Succession Season 4 plot 8
Matthew Macfadyen as Tom “Snuggles” Wambsgans and an uncredited Very Good Boy as Tom and Shiv’s long-suffering dog Mondale, I love you Mondale you can come live with me and I will play with you and be your friend and give you actual human contact and unconditional love, oh yes I will of course I will (COURTESY HBO)

8. Greg takes care of Wellstone as best he can for a few days

(If by “takes care” you mean “feeds goldfish crackers to” and “designates a poop room for.”) Then he tries to give Wellstone away to each of the Roy kids, none of whom show any interest except for Connor, who promptly forgets about the dog when Willa gives him an engagement present of an ice cream parlor that specializes in enormous banana splits.

Succession Season 4 plot 9
Juliana Canfield as Succession‘s Jess Jordan, seen here going over her exit strategy (COURTESY: HBO)

9. Jess overhears that Connor thinks taking Wellstone would be “a good thing for the kids”

Meaning the kids he wants to have with Willa. So she steals the dog from Greg under the pretense of taking him for a walk to see Kendall’s kids and flees the city with a Waystar credit card and a company car she long ago registered under the name L. O. Gan.

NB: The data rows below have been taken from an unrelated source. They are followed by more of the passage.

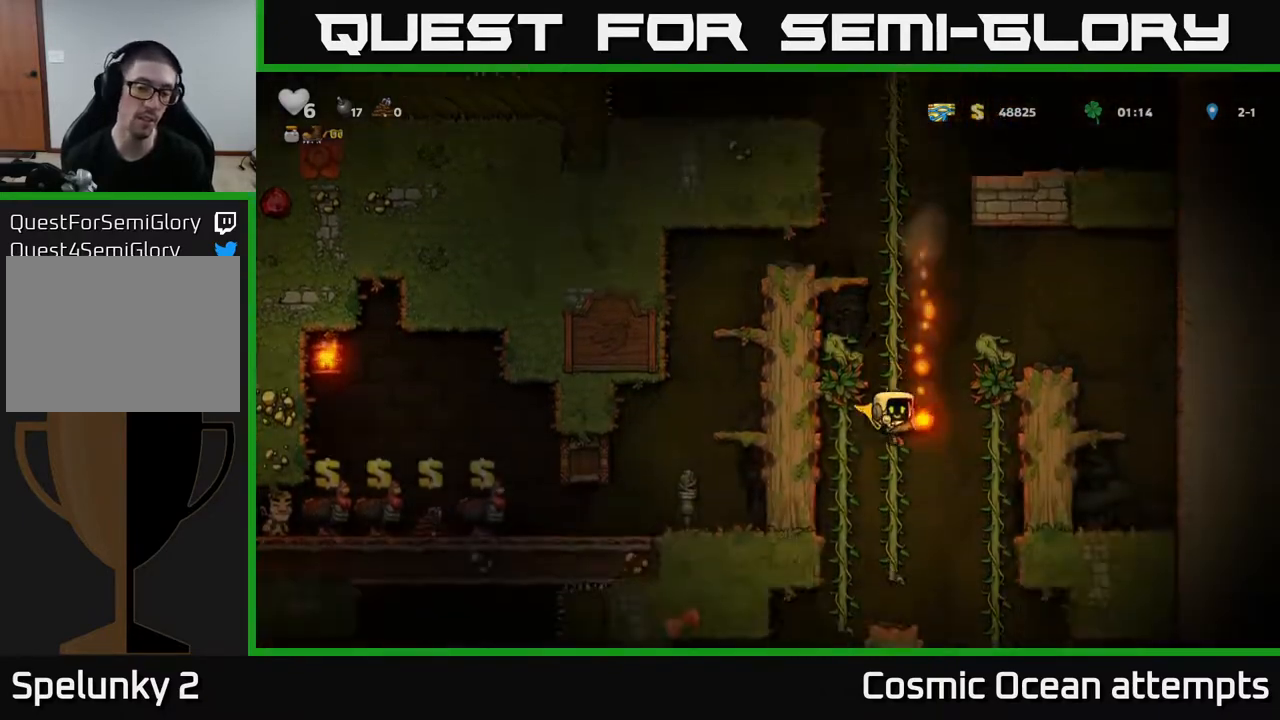
{"buttons": [], "right_stick": "center", "events": [[17, "DPAD_UP", "down"], [117, "DPAD_UP", "up"], [183, "DPAD_DOWN", "down"], [267, "A", "down"], [383, "A", "up"], [433, "DPAD_DOWN", "up"]]}
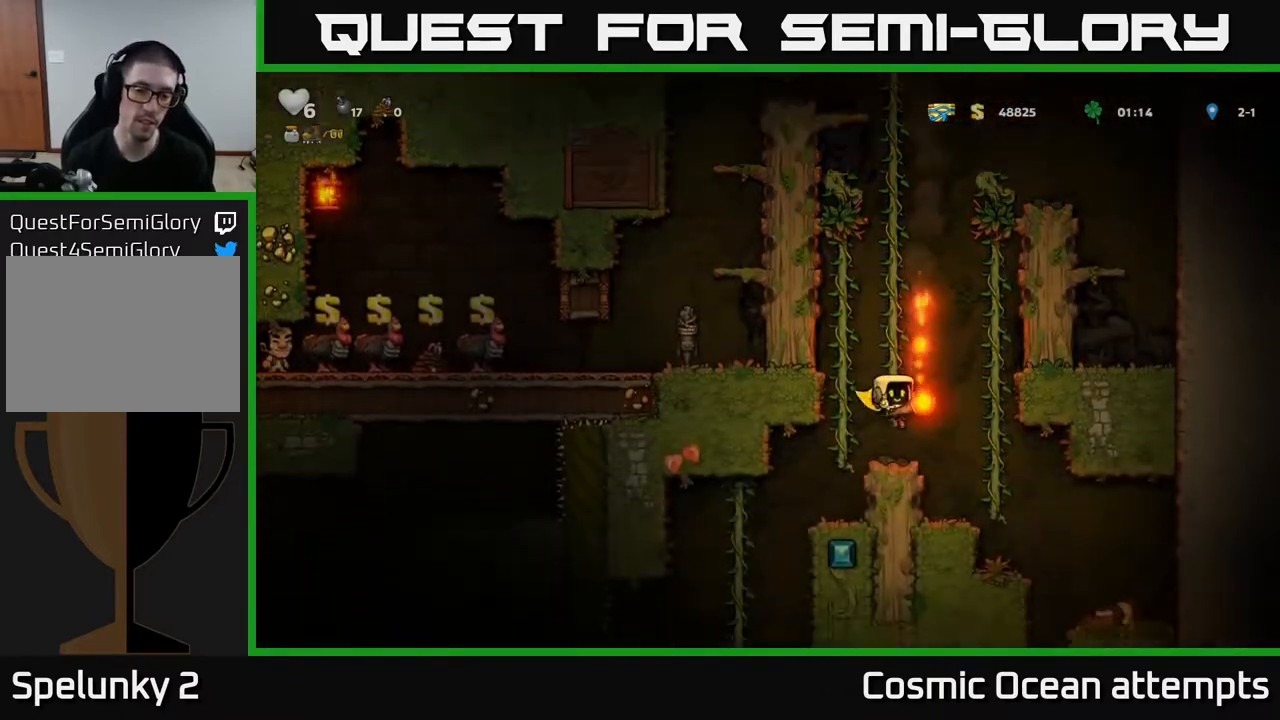
{"buttons": [], "right_stick": "center", "events": [[100, "DPAD_LEFT", "down"], [233, "DPAD_LEFT", "up"]]}
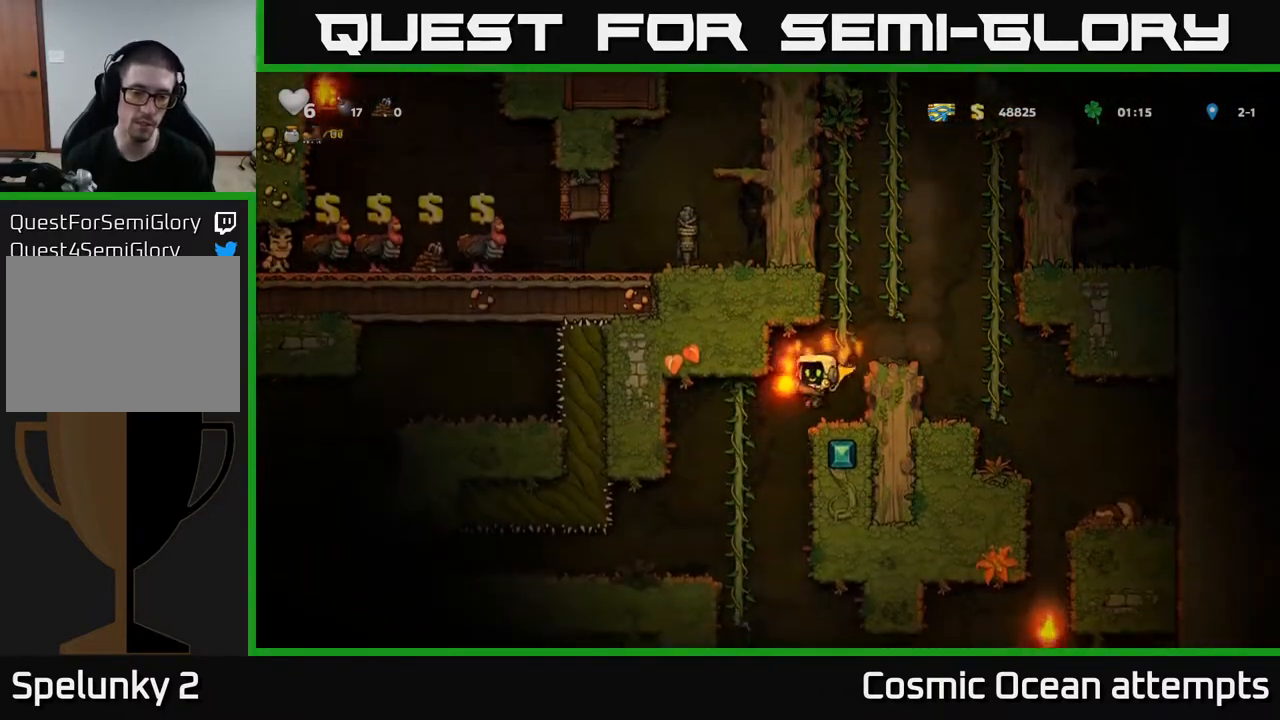
{"buttons": [], "right_stick": "center", "events": [[50, "DPAD_LEFT", "down"], [267, "DPAD_LEFT", "up"]]}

With Wellstone by her side and a lifetime’s worth of sour memories at her back, she sets out for “the remotest place [she] can find.” She’s last seen on the Canadian plains, driving the speed limit and smiling.

Succession Season 4 plot 10
Alexander Skarsgård as Lukas Matsson, who is does not at all give Scandinavian Patrick Bateman and is definitely someone with whom you want to jump into beds both literal and metaphorical, on Succession (COURTESY: HBO)

10. Matsson makes good on his promise to structure GoJo’s buyout “so fucking nice” for Logan

And he does indeed keep Roman on as a high-ranking financial adviser. But Roman’s competence becomes flailing indifference when he no longer has an actual father figure to try and please, and he’s quickly let go with a cushy golden parachute.

Succession Season 4 plot 11
Connor Roy’s New Mexico ranch at daybreak (Succession screengrab courtesy HBO; hot air balloons via pinclipart)

11. While dropping by Connor’s New Mexico ranch

to pick up the wedding ring for Willa that Connor forgot to pack, Cousin Greg finds himself transfixed by the sight of dozens of hot air balloons cresting over the Sangre de Cristo as gently as a mother fitting her newborn with a skullcap that says, “If This Crib’s A-Rockin, Fuck Off.” He seeks out their source, discovers the Albuquerque International Balloon Fiesta, and pays his way onboard a rickety vessel captained by a sketchy, Ahabesque figure who promises to “take [Greg] where he needs to be.” As the balloon ascends, a fierce north wind picks up; the other balloons cut their gas and return to the safety of Earth, but Ahab, against Greg’s feeble protests, instead cuts his sandbags and lets his balloon continue skyward. In a mid-credits scene, investigators discover the balloon wreckage in a farmer’s field, its two occupants long-since frozen to death with twisted smiles upon their faces. The lead investigator speculates that the two likely held out for hours as the balloon flew out of the troposphere and reached the punishing temperature inversion that marks the stratosphere’s beginning, at which point the turbulence would have been too much for the frail vehicle, and it began the rapid descent from which recovery was all but impossible. “In other words,” the investigator says, blowing ice from his mustache on this unseasonably cold autumn morning, “they reached the bottom of the top.”

12. And finally, these five words:

Waystar Employee Cafeteria Food Fight. Jesse Armstrong, there’s still plenty of time to reshoot Succession‘s final scene.